Millions of mankind are starved for protein in the midst of plenty; protein exists in grass, leaves, and even weeds, but in a form indigestible to human stomachs. Most widely used device for converting protein into edible form is the common cow. But in many tropical areas, where protein starvation is most acute, cows are scarce and do not thrive. Last week, in London’s industrial East End, British Inventor Israel Harris Chayen of British Glues & Chemicals, Ltd. proudly displayed a climateproof mechanical cow. Chewing its cud with the rumble of a bomber squadron, the 50-ft. machine briskly chomped up vegetable matter at one end, spewed out at the other edible, nutritious protein in the form of a flour.

35,000 Shocks. Central element of the machine is the impulse Tenderer. A stream of water carrying animal or vegetable matter is fed into it. As the water flows through, beaters moving with a linear velocity of 22,000 feet per minute produce a series of shock waves at the rate of 35,000 per minute. These shock waves, traveling through the water, break open the cells in much the way that a depth charge can crack a submarine’s hull, and the cell’s contents—mostly water, protein, and fat or oil—spill out. The slurry is passed through a screen and centrifuge to remove fibrous material and insoluble carbohydrates. Then the protein is separated from the oil by commercial solvents, and dried. The result is a white, odorless, tasteless powder, which can be baked in bread or added to almost any food. Two ounces a day is enough to complete a man’s diet, and the cost is only a few cents.

Grass & Ferns. The impulse Tenderer is actually more efficient than a cow, since it diverts none of its food to its own uses. One hundred pounds of ordinary fresh-cut grass yield 3 to 4 lbs. of protein, 8.5 Ibs. of fiber and ½ lb. of syrup containing vitamins, hormones and steroids. The fiber can be made into various sorts of fiber-boards or used for fires in fuel-poor countries that burn dried cow dung. Chayen’s machine can also digest ferns, weeds, leaves of jungle trees.

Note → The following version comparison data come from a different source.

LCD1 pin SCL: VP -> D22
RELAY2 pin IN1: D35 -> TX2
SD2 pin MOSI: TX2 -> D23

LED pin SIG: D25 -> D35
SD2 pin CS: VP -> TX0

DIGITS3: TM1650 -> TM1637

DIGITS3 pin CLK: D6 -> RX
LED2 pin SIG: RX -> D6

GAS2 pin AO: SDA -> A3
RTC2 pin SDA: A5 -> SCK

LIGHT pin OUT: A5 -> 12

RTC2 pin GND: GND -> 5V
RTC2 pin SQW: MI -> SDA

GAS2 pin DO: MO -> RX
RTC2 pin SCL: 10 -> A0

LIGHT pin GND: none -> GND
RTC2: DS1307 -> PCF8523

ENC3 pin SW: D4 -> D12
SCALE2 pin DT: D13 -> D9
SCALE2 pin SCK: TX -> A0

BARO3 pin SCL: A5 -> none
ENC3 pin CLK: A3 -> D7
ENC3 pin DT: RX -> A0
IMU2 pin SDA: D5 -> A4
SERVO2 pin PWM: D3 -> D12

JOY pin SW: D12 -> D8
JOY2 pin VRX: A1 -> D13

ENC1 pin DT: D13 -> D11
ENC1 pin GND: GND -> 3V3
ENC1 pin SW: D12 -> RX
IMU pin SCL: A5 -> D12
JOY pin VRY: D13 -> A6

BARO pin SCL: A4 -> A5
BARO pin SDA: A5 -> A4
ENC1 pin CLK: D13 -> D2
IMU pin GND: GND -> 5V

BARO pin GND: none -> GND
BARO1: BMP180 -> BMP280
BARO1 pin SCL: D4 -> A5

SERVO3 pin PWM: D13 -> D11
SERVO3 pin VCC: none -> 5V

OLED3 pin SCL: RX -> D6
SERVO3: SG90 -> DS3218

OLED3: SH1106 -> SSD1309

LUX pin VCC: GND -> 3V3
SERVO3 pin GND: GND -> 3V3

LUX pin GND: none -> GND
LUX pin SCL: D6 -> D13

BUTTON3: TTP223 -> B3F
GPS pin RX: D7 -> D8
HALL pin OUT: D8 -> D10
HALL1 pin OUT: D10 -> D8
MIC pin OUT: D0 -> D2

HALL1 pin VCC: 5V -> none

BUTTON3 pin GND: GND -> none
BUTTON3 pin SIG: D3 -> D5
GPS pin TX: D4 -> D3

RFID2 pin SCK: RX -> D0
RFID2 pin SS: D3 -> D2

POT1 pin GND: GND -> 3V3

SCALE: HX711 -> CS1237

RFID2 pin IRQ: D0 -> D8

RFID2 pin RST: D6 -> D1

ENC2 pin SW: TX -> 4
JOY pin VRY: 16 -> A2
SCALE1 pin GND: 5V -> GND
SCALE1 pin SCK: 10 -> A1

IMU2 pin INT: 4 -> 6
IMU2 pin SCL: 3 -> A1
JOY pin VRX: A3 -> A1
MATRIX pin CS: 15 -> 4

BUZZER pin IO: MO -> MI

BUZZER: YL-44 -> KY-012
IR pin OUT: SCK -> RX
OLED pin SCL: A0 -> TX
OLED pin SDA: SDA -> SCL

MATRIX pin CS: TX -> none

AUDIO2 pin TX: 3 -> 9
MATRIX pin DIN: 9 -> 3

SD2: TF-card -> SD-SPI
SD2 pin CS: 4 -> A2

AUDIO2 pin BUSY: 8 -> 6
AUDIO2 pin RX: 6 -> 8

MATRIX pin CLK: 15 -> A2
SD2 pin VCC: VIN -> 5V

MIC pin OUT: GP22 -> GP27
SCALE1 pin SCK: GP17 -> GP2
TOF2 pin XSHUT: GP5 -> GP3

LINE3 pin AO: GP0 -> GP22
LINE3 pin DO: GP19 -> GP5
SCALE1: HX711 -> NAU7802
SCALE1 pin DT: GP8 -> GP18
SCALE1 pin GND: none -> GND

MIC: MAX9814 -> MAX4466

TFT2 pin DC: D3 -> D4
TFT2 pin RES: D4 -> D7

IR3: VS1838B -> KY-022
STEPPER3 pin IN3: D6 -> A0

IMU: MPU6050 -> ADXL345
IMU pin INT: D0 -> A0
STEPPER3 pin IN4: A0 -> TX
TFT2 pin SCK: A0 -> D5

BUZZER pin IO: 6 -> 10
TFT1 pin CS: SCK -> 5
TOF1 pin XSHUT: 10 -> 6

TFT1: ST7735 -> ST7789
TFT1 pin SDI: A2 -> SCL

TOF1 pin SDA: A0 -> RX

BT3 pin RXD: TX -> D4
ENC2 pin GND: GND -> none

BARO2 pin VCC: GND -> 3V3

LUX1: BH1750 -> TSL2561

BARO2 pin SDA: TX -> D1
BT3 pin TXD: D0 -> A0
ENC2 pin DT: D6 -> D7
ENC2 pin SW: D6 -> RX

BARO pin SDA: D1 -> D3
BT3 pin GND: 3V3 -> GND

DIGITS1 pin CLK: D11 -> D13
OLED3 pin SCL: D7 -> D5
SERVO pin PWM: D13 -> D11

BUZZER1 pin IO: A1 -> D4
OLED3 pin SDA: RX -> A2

In Nigeria, a leading export is peanuts. When oil is extracted from peanuts by normal methods, the residue is a rough oil cake, fit only for animals. But a few of Chayen’s mechanical cows could digest Nigeria’s whole crop, extracting both oil and edible protein. The oil and other byproducts could be exported, earning as much money as exporting the peanuts whole, and the protein could be retained to correct Nigeria’s protein-deficient diet. A machine digesting four tons of peanuts per hour would cost only $700,000, and it would supply enough protein for a city of 250,000 people. “It is no longer inevitable,” says Chayen, “that the majority of the population of this earth should suffer from gross and chronic malnutrition. There is abundant protein for all, growing around them. They now have the means with which to help themselves.”